A. Yes, C# programs are compiled at development time to common intermediate language (CIL). At runtime, they are compiled to executable object code by the Just-In-Time (JIT) compiler.
Workshop
Quiz
1. What are the components of the .NET Framework?
2. Why is the common type system important?
3. What is common intermediate language (CIL)?
4. Why is the framework class library important?
5. What does the dynamic language runtime (DLR) provide to C#?
6. Is the following code valid in C#?
class Program
{
static void Main()
{
const int LettersInEnglishAlphabet = 26
system.console.WriteLine(
"There are {0} letters in the English alphabet.",
LettersInEnglishAlphabet)
}
}
7. What is the correct interpretation of the following variable declarations?
int a, b = 1;
8. Which of the following is not a valid identifier?
A. lightHouse
B. _lighthouse
C. 22lighthouse
D. lighthouse2
Answers
1. The .NET Framework has four major components: the common language runtime, framework class library, parallel computing platform, and dynamic language runtime.
2. The common type system is important because it gives every .NET language the same description of a type and defines how that type can be used, which enables language integration.
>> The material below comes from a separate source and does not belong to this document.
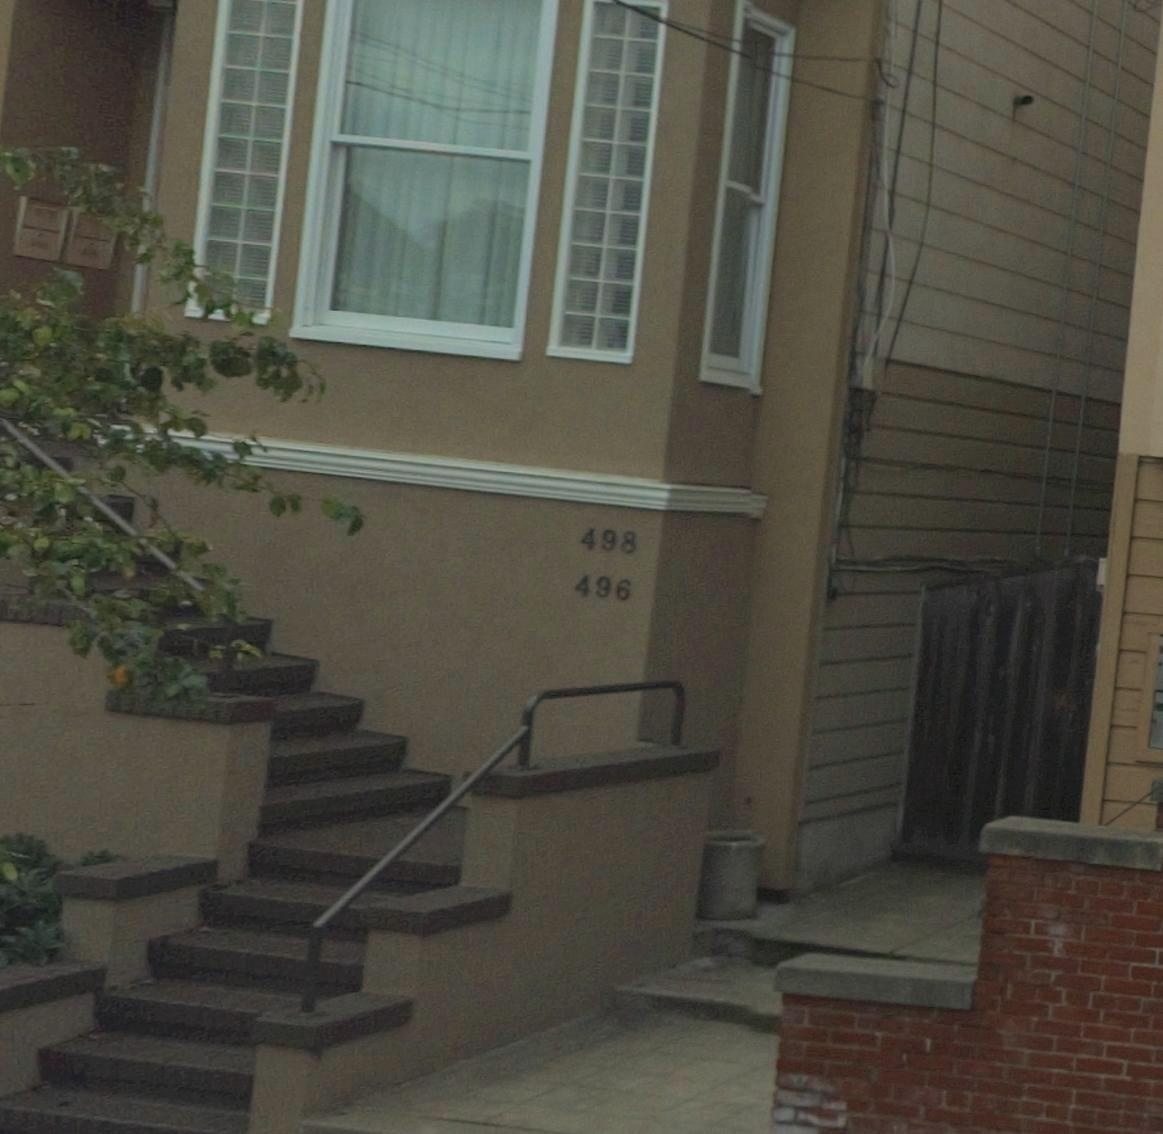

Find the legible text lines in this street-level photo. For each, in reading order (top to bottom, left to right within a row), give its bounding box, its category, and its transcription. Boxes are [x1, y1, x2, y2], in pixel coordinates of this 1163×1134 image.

[577, 526, 639, 556] StreetNumber: 498
[570, 571, 634, 603] StreetNumber: 496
3. Common intermediate language is the low-level language into which managed code is partially compiled. You can think of common intermediate language like assembly language; it is made up of individual, low-level instructions that represent your code.
4. The framework class library provides a rich set of reusable types available to all .NET languages and enables you to achieve a high level of developer productivity by simplifying many common programming tasks.
5. The DLR enables C# to work with dynamic objects from any source (COM, IronRuby, IronPython, and JavaScript, to name a few) using a consistent syntax.
6. No, the code shown is not valid C# for two reasons. First, none of the statements end in a semicolon (;). Second, the correct type name is System.Console.WriteLine not system.console.WriteLine because C# is a case-sensitive language.
7. Combining multiple variable declarations and initial value assignments like this is dangerous because it can be ambiguous. The correct interpretation of this statement is equivalent to the following:
int a;
int b = 1;
8. The correct answer is C. Identifiers cannot start with a number.
Exercises
There are no exercises for this hour.